Both overstimulation and understimulation can cause mental fatigue. It is often a diagnostic challenge to figure out what is going on insider a person. A survey showed women with obstructive apnea are more likely to report the symptom of fatigue while men are more likely to report sleepiness. A Swedish study found glazed eyes was a characteristic significantly related to looking fatigued but not to sleep deprivation. They also found fatigued people were rated by observers as appearing sad.
We normally don’t think of fatigue or sleepiness as emotions, but it is possible to see it that way: fatigue as a motivational drive to rest. In the 19th Century an Italian physiologist praised fatigue as part of the body’s homeostatic system. If we consider fatigue a brain-derived emotion (moreso that a mind-driven emotion), we can see both the skeletal muscles and the nervous system change in response to extended exercise, to prevent excessive wear on the body. If fatigue is an emotion – a “conscious sensation rather than a physiological occurrence” – it could reflect the mind’s awareness of the brain’s physiology. As a complex emotion fatigue would be caught up in and affected by fear, anger, motivation, etc. Scientists don’t know whether the mechanisms that the conscious mind perceives the fatigue localized to one or a few sections of the brain, or to the whole brain.

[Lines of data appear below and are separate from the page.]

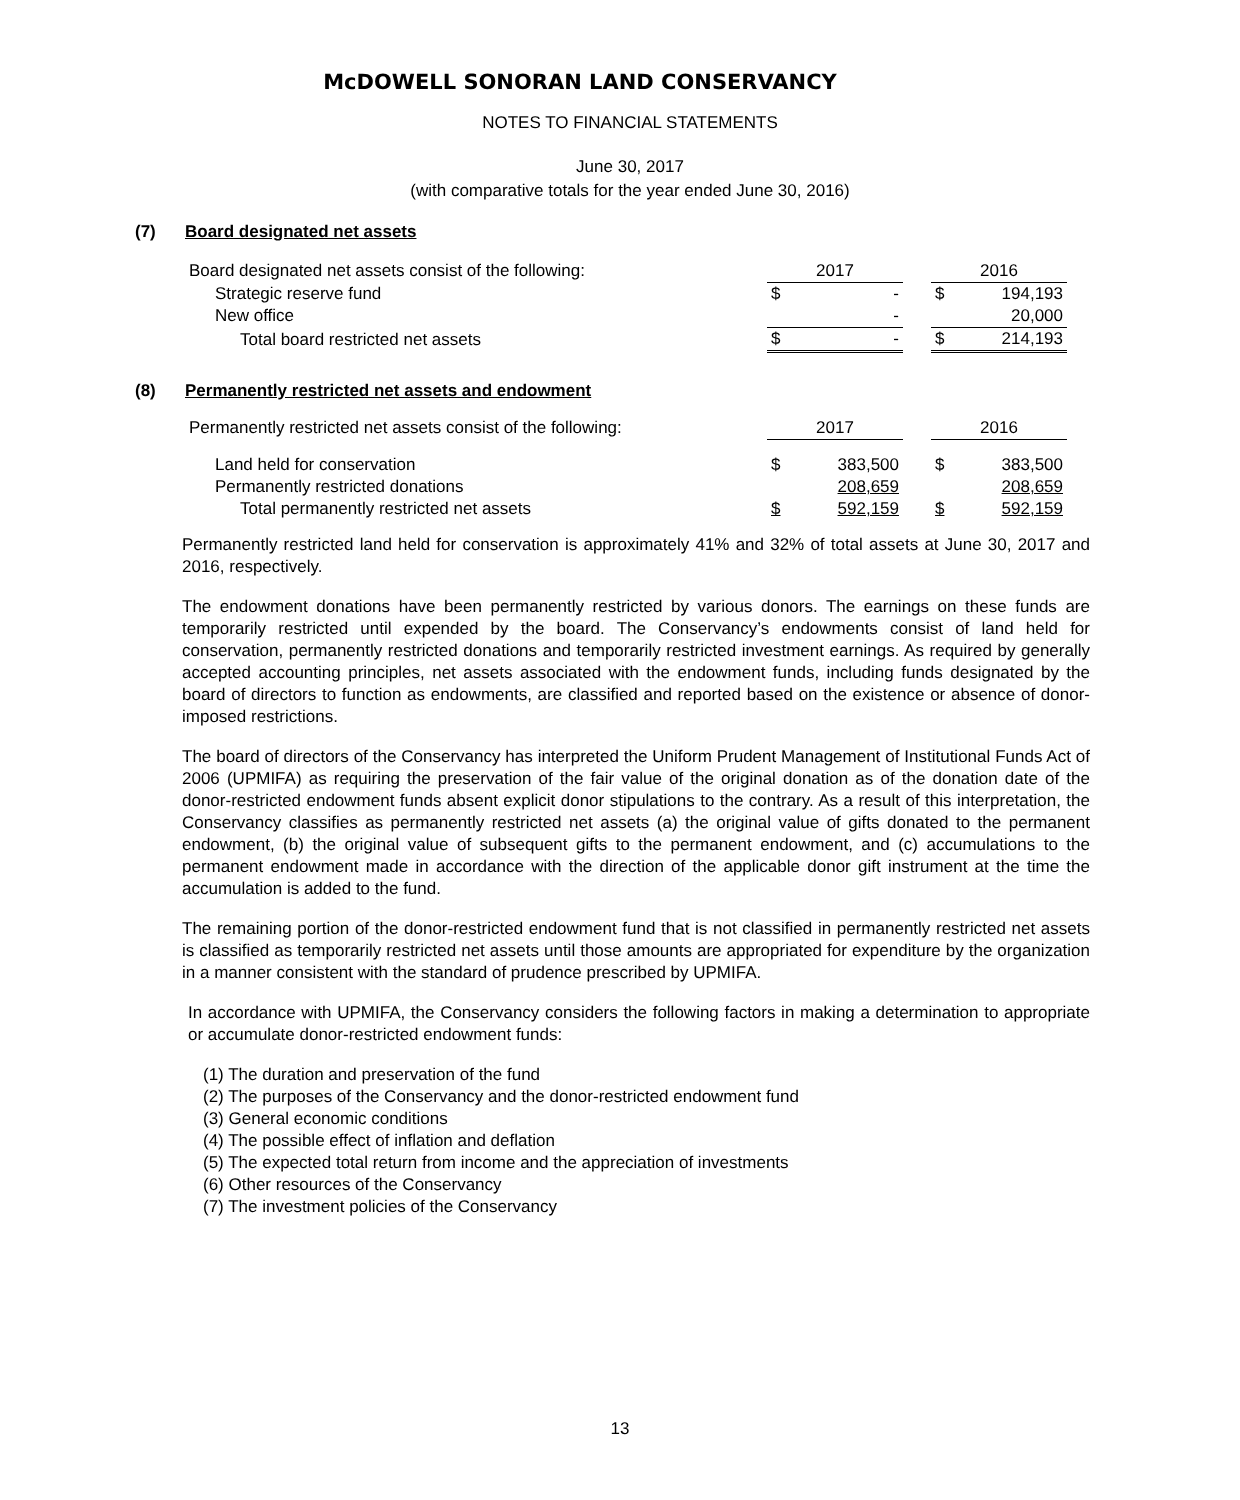McDOWELL SONORAN LAND CONSERVANCY
NOTES TO FINANCIAL STATEMENTS
June 30, 2017
(with comparative totals for the year ended June 30, 2016)
(7) Board designated net assets
| Board designated net assets consist of the following: | 2017 | | | 2016 | |
| Strategic reserve fund | $ | - | | $ | 194,193 |
| New office | | - | | | 20,000 |
| Total board restricted net assets | $ | - | | $ | 214,193 |
(8) Permanently restricted net assets and endowment
| Permanently restricted net assets consist of the following: | 2017 | | | 2016 | |
| Land held for conservation | $ | 383,500 | | $ | 383,500 |
| Permanently restricted donations | | 208,659 | | | 208,659 |
| Total permanently restricted net assets | $ | 592,159 | | $ | 592,159 |
Permanently restricted land held for conservation is approximately 41% and 32% of total assets at June 30, 2017 and 2016, respectively.
The endowment donations have been permanently restricted by various donors. The earnings on these funds are temporarily restricted until expended by the board. The Conservancy’s endowments consist of land held for conservation, permanently restricted donations and temporarily restricted investment earnings. As required by generally accepted accounting principles, net assets associated with the endowment funds, including funds designated by the board of directors to function as endowments, are classified and reported based on the existence or absence of donor-imposed restrictions.
The board of directors of the Conservancy has interpreted the Uniform Prudent Management of Institutional Funds Act of 2006 (UPMIFA) as requiring the preservation of the fair value of the original donation as of the donation date of the donor-restricted endowment funds absent explicit donor stipulations to the contrary. As a result of this interpretation, the Conservancy classifies as permanently restricted net assets (a) the original value of gifts donated to the permanent endowment, (b) the original value of subsequent gifts to the permanent endowment, and (c) accumulations to the permanent endowment made in accordance with the direction of the applicable donor gift instrument at the time the accumulation is added to the fund.
The remaining portion of the donor-restricted endowment fund that is not classified in permanently restricted net assets is classified as temporarily restricted net assets until those amounts are appropriated for expenditure by the organization in a manner consistent with the standard of prudence prescribed by UPMIFA.
In accordance with UPMIFA, the Conservancy considers the following factors in making a determination to appropriate or accumulate donor-restricted endowment funds:
(1) The duration and preservation of the fund
(2) The purposes of the Conservancy and the donor-restricted endowment fund
(3) General economic conditions
(4) The possible effect of inflation and deflation
(5) The expected total return from income and the appreciation of investments
(6) Other resources of the Conservancy
(7) The investment policies of the Conservancy
13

There is a difference between fatigue and sleepiness. Fatigue, sometimes called tiredness, can result from overwork as well as inactivity and unhealthy eating. There are also people who have fatigue from a variety of medical situations (diseases, chemotherapy treatment, etc.) Sleepiness often accompanies fatigue, but they are not the same. The way to recover from fatigue is to rest. The way to recover from sleepiness is to sleep. You can rest without sleeping. Chemicals or drugs like stimulants can counteract both fatigue and sleepiness for a short time.
Ergonomics experts worry about both fatigue and sleepiness on the job as they often occur together and can both contribute to risk of accident or injury.
One problem if you don’t distinguish between fatigue and sleepiness: responding to the wrong signals. People with a history of insomnia might find themselves fatigued and go to bed. They lie awake in frustration. But they aren’t really sleepy, they are fatigued. People attempting to do sleep restriction therapy would do well to be aware of the difference. If you want to go to bed only when sleepy, be sure you actually are sleepy and not just tired.
The “seven deadly sins” formulated by the medieval monks included Sloth. The Bible in Proverbs 6:9 includes the line: “How long will you sleep, O sluggard? When will you arise out of your sleep?” But a more nuanced understanding of sloth sees it as a disinclination to labor or work. This isn’t the same as the desire for healthy sleep. On the contrary, a person can’t do work without rest periods and no one can operate at top performance without adequate sleep.
Can an animal be lazy? This question seems nonsense as laziness has a moral dimension and we do not think of animals as moral agents.
The Puritan work ethic can be adhered to and respect still paid to the sleep needs of healthy humans. It is wrong to see sleep as a shameful activity. On the contrary, we want to celebrate sleep as a good in itself.